- Artist: Susan Wagner
- Year: 1994
- Medium: Bronze sculpture
- Subject: Roberto Clemente
- Location: PNC Park Pittsburgh, Pennsylvania, U.S.; 40°26′48.5″N 80°0′14.2″W﻿ / ﻿40.446806°N 80.003944°W;

= Statue of Roberto Clemente (Pittsburgh) =

Sculpture in Pittsburgh, Pennsylvania

In 1994, the Pittsburgh Pirates unveiled a 12-foot statue of Baseball Hall of Fame outfielder Roberto Clemente, just before the 1994 Major League Baseball All-Star Game which was hosted by the Pirates in Three Rivers Stadium.

== Information ==
The statue was created by Susan Wagner and depicts Clemente dropping his bat and running out of the batter's box.
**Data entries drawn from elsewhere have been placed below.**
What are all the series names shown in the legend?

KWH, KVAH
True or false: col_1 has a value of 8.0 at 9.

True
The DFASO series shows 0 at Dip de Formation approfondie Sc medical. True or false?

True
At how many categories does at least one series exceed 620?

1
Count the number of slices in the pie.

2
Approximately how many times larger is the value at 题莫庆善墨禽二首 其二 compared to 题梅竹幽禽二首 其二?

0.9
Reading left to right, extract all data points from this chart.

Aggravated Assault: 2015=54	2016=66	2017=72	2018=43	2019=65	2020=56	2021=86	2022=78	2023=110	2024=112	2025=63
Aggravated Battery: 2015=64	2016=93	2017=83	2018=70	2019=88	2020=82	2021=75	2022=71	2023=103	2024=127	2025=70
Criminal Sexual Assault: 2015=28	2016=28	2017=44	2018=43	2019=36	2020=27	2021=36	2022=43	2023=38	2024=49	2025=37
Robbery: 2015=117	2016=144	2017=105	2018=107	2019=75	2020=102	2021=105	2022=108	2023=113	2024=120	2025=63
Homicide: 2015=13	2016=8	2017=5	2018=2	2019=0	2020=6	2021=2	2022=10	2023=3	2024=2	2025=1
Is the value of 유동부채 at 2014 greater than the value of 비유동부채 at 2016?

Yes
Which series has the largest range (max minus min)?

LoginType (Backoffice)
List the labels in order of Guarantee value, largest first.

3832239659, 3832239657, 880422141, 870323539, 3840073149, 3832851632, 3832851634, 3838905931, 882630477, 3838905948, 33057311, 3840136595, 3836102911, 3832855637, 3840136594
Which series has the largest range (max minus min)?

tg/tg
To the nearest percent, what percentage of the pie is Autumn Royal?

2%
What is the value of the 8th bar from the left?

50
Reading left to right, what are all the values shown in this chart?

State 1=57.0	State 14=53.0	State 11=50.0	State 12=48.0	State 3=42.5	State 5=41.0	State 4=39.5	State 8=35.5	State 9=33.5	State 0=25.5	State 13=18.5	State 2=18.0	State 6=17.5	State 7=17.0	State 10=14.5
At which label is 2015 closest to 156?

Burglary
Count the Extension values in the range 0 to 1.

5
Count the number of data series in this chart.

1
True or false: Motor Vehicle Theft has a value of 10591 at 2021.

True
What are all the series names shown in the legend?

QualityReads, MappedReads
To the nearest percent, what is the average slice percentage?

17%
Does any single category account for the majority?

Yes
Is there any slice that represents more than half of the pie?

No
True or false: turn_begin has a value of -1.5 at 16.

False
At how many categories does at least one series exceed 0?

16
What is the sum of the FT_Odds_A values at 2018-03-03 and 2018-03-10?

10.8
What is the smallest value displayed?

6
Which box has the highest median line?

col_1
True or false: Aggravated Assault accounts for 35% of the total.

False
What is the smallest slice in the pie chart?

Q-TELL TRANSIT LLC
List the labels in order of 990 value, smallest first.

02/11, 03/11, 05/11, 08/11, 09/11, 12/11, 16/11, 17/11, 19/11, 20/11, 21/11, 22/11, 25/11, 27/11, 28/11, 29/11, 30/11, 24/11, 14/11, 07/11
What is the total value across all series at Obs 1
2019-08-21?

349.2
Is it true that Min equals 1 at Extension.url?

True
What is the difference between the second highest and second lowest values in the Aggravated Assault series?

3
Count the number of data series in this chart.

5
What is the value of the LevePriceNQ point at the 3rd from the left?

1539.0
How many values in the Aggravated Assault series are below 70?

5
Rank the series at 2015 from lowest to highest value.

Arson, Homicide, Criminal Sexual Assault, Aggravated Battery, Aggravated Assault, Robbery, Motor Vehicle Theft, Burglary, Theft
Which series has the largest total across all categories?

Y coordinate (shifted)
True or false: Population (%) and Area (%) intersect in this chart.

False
It was funded by donations from Pirates fans.

The base of the statue is made from black granite and stainless steel, with a baseball diamond set in the center and glass blocks which represent first, second and third base. Underneath each glass block is soil from Puerto Rico, Clemente's birthplace, and from Forbes Field and Three Rivers Stadium, former home ballparks for the Pittsburgh Pirates and where Clemente played his entire MLB career.

Around the diamond are 15 inscriptions set in steel which run counter-clockwise from home plate to third base, listing Clemente's career highlights. According to the Pirates, a space was left intentionally blank for a 16th inscription which remains empty as "a reflection of the incomplete circle of Roberto Clemente's life."

In 2001, the statue was moved to its current location outside PNC Park's centerfield gate.